Are you Archy or the moth?


*I'm in DC with my students so if this doesn't link, oops! Also, I would not be surprised if most of you skipped this post because, ugh, poetry, right? What is this, school?! Still, the English teacher in me can't help but wheedle: at least try one. Look at my commentary and pick the one you think you'll like. Try something new!


  1. Maya Angelou had such talent! I love her Still I Rise...a strong message for all of us ;-)

  2. Mmm... so many treasures here.

    I'm reading Neruda now (that bilingual version you have in the picture) - I go back and forth between reading it in English and then trying to piece it together in the Spanish. I'm looking forward to the day when I can just read them in Spanish. I also love reading different translations, I find that fascinating. I don't like all translations of Rilke, for example, and I had to give Rimbault a try in two different translations before I could start to understand the appeal.

    I was very fond of Archy & Mehitabel as a preteen! My dad had a copy.

    As a teen I loved Ted Hughes' animal poetry ("The Jaguar" "The Thought-Fox") but on rereading him as an adult, while I still love those poems, I have a hard time with the rest of him.

    Thanks for the links to Warsan Shire, I had heard of her but not yet read her stuff.

    I read lots of poetry but a staple in my life is Coleman Barks' translations of Rumi. Too much to choose just a line! And in addition to my poetry shelf I have a binder where I keep individual poems that have meant a lot to me over the years. e.e. cummings' "i thank you god" would be one as well. For a long time we used a couple of lines of this as part of the boys' bedtime prayers.
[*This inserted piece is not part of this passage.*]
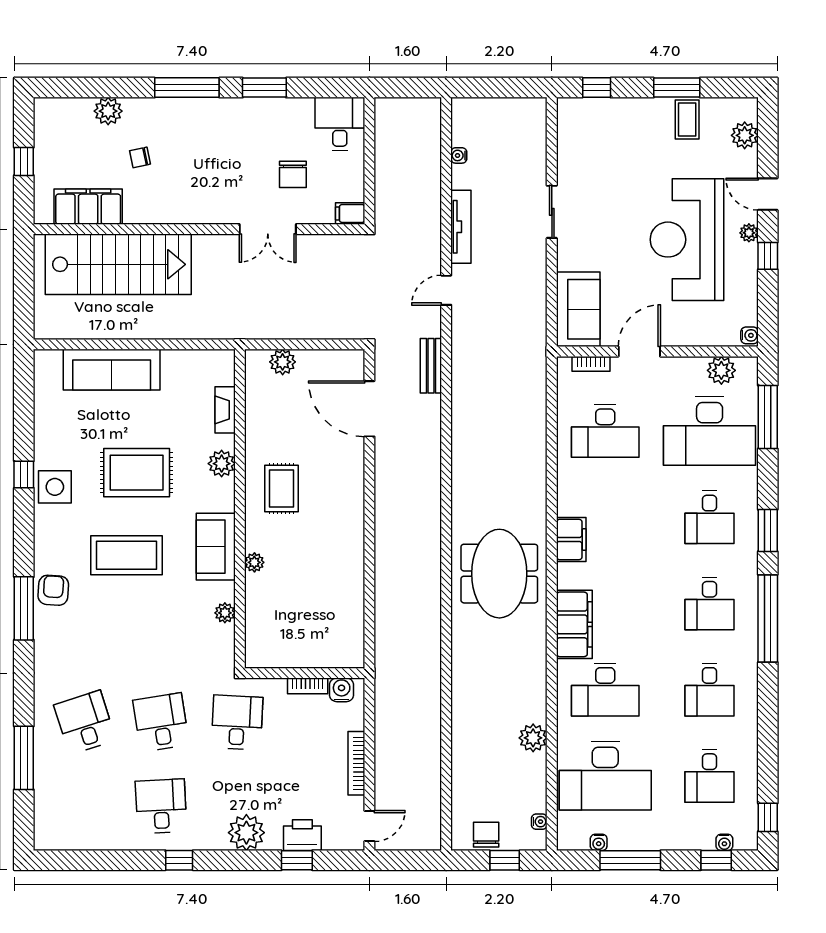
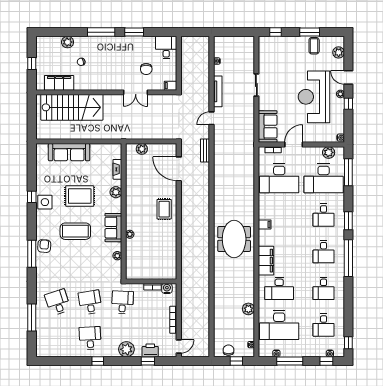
desk: (605, 431) -> (279, 178), width x1.36, depth x1.30
rug: (281, 489) -> (164, 209), moved
filing cabinet: (571, 540) -> (265, 224), width x0.50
  3. I miss teaching main stream English but only because I miss the content myself. I liked "teaching" poetry only because I liked when my kids came up with their own poems.

  4. I love poetry, but in Spanish... It doesn't click in English.
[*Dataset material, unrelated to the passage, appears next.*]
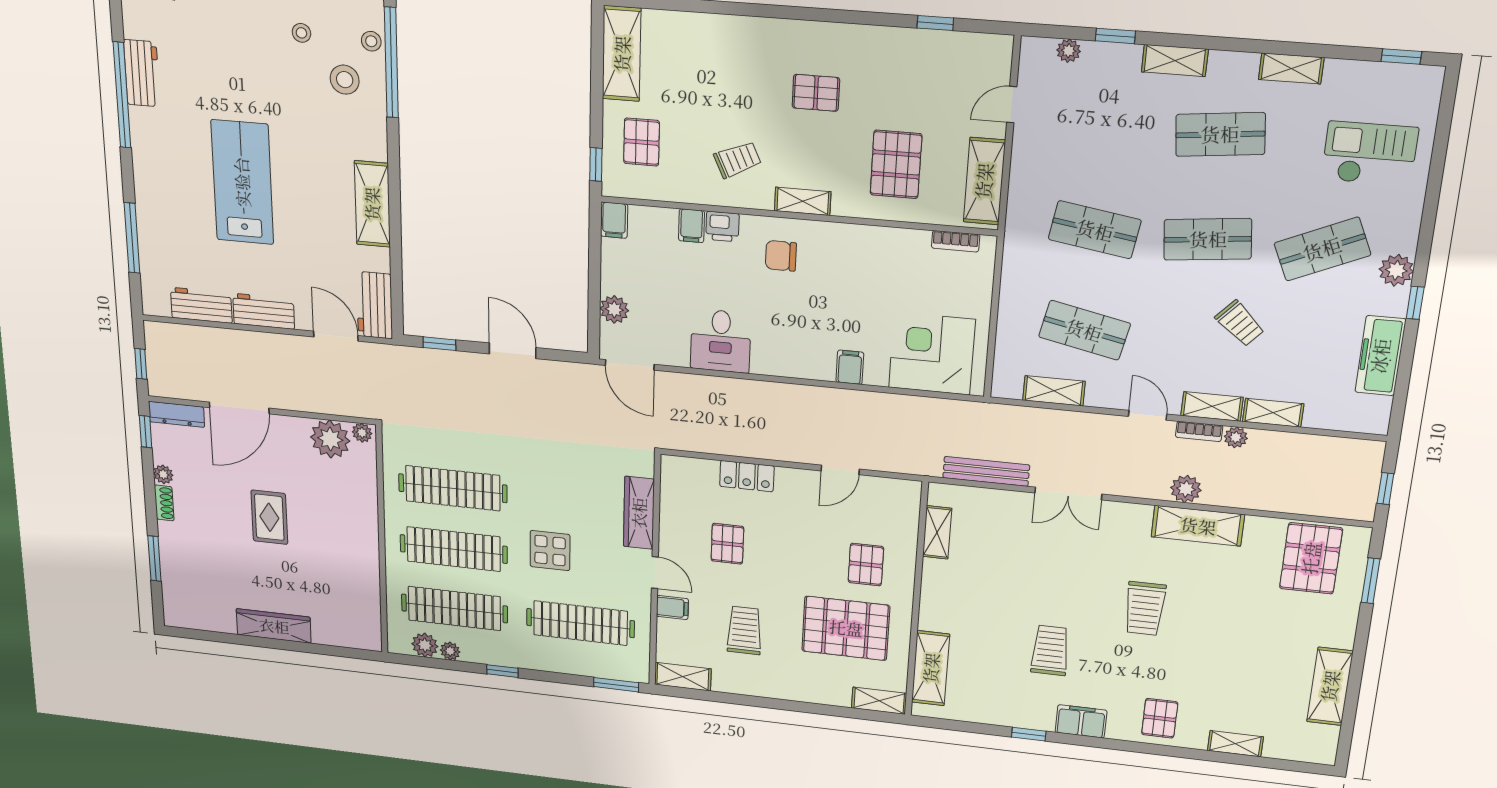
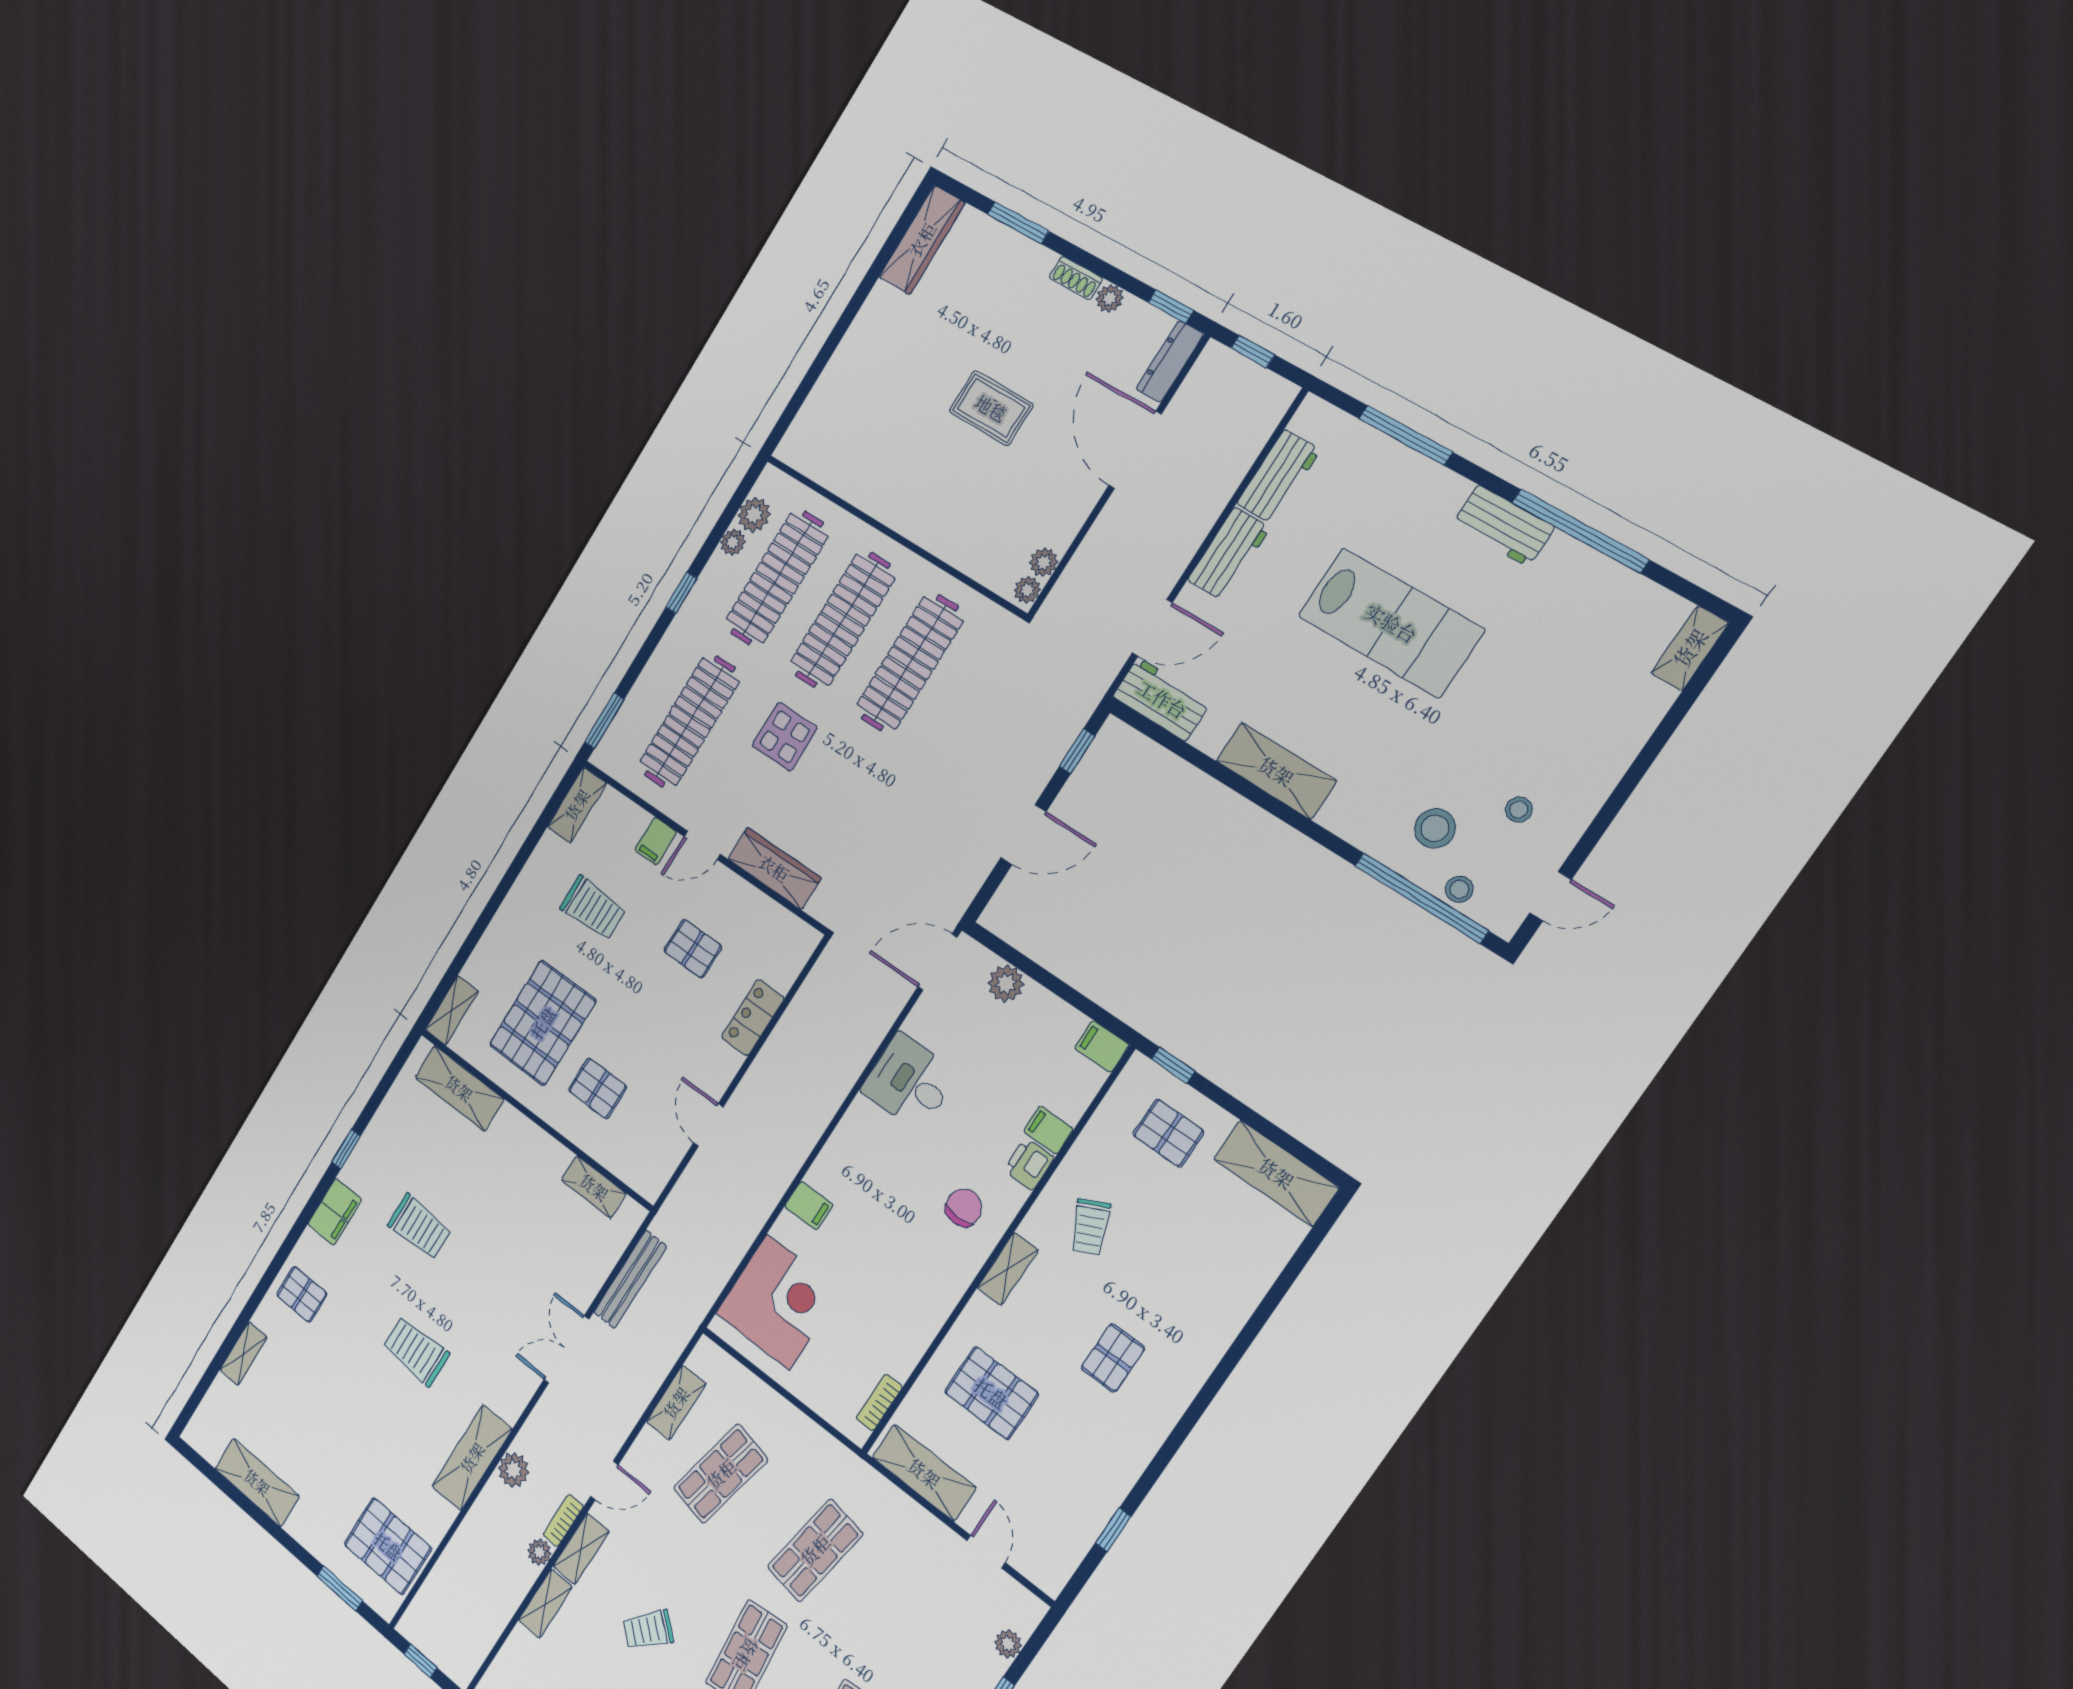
workbench: (142, 73) -> (1503, 526), moved
plant: (330, 439) -> (1044, 562), width x0.53, depth x0.53
wardrobe: (274, 626) -> (922, 240), moved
    In Mexico at schools, we do poetry reciting contest, my sister was the best at reciting them!

  5. So do you think poems can really be translated into different languages? I mean, I know people can try, but can they get it EXACTLY? Did Pablo Neruda speak English too? If so, did he do any translations.

    I am that person that needs all the symbolism and the meanings of things pointed out to me.

    I FREAKING LOVED THE MOTH!!! But, the no punctuation and capitalization annoyed me. But I like that poem a lot, thanks for introducing it to me!

    And of course the Maya poem is the best.